- [RECORD EXCERPTS]
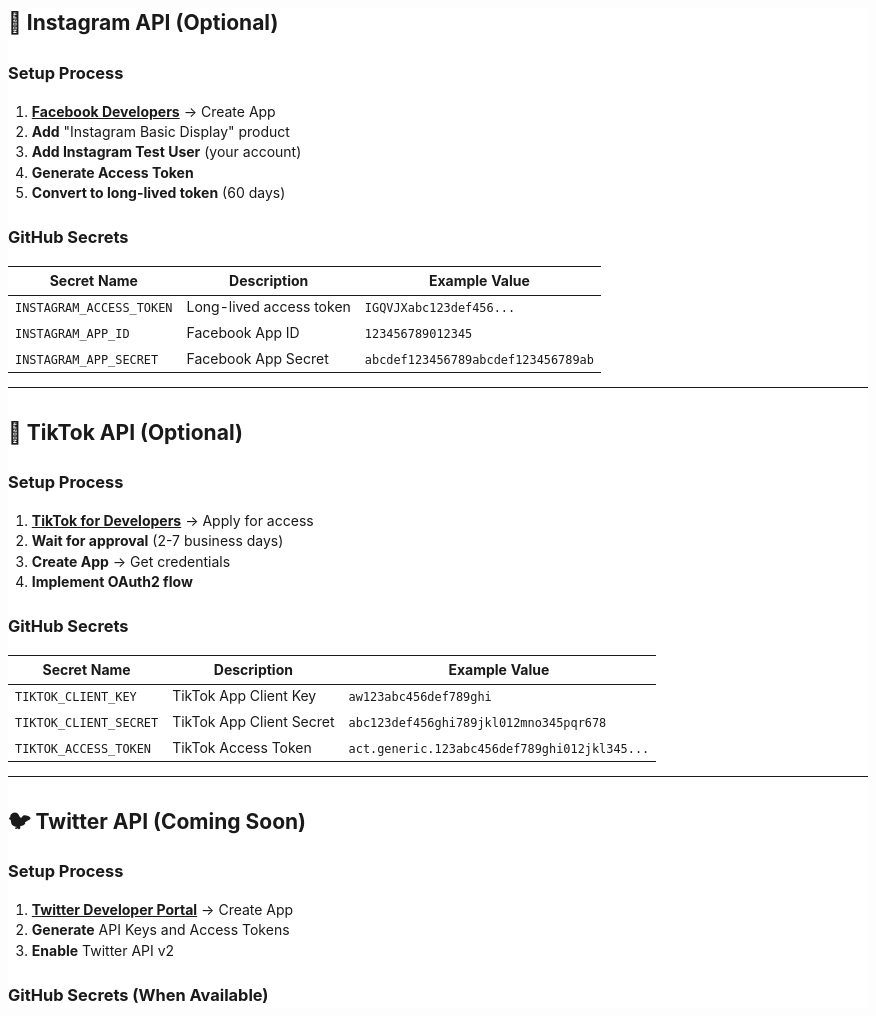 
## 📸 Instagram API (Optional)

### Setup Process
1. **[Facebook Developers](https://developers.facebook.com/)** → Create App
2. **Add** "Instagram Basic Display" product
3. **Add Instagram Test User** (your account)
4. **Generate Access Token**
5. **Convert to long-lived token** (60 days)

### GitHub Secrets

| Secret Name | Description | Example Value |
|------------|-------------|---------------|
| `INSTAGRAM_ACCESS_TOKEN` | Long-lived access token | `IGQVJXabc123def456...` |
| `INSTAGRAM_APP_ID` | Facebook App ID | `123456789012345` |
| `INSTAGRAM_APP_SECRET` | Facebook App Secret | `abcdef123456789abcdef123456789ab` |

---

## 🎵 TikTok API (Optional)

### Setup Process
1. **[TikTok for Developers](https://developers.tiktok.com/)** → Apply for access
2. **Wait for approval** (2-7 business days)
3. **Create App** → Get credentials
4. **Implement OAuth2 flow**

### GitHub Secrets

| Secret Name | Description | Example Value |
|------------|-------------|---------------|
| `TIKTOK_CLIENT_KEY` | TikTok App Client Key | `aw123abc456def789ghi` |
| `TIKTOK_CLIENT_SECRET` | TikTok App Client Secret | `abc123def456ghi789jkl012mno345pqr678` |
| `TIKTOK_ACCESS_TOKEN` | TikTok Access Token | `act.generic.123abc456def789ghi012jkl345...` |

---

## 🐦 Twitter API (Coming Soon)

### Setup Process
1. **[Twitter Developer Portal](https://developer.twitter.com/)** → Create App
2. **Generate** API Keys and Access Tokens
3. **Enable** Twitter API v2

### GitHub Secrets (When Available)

- [WORK ORDER]
Reproduce the material with "Setup Process" switched to "Setup Steps" everywhere it occurs, keeping everything else unchanged. Leave the pictures out.

- [OUTPUT OF THE TASK]
## 📸 Instagram API (Optional)

### Setup Steps
1. **[Facebook Developers](https://developers.facebook.com/)** → Create App
2. **Add** "Instagram Basic Display" product
3. **Add Instagram Test User** (your account)
4. **Generate Access Token**
5. **Convert to long-lived token** (60 days)

### GitHub Secrets

| Secret Name | Description | Example Value |
|------------|-------------|---------------|
| `INSTAGRAM_ACCESS_TOKEN` | Long-lived access token | `IGQVJXabc123def456...` |
| `INSTAGRAM_APP_ID` | Facebook App ID | `123456789012345` |
| `INSTAGRAM_APP_SECRET` | Facebook App Secret | `abcdef123456789abcdef123456789ab` |

---

## 🎵 TikTok API (Optional)

### Setup Steps
1. **[TikTok for Developers](https://developers.tiktok.com/)** → Apply for access
2. **Wait for approval** (2-7 business days)
3. **Create App** → Get credentials
4. **Implement OAuth2 flow**

### GitHub Secrets

| Secret Name | Description | Example Value |
|------------|-------------|---------------|
| `TIKTOK_CLIENT_KEY` | TikTok App Client Key | `aw123abc456def789ghi` |
| `TIKTOK_CLIENT_SECRET` | TikTok App Client Secret | `abc123def456ghi789jkl012mno345pqr678` |
| `TIKTOK_ACCESS_TOKEN` | TikTok Access Token | `act.generic.123abc456def789ghi012jkl345...` |

---

## 🐦 Twitter API (Coming Soon)

### Setup Steps
1. **[Twitter Developer Portal](https://developer.twitter.com/)** → Create App
2. **Generate** API Keys and Access Tokens
3. **Enable** Twitter API v2

### GitHub Secrets (When Available)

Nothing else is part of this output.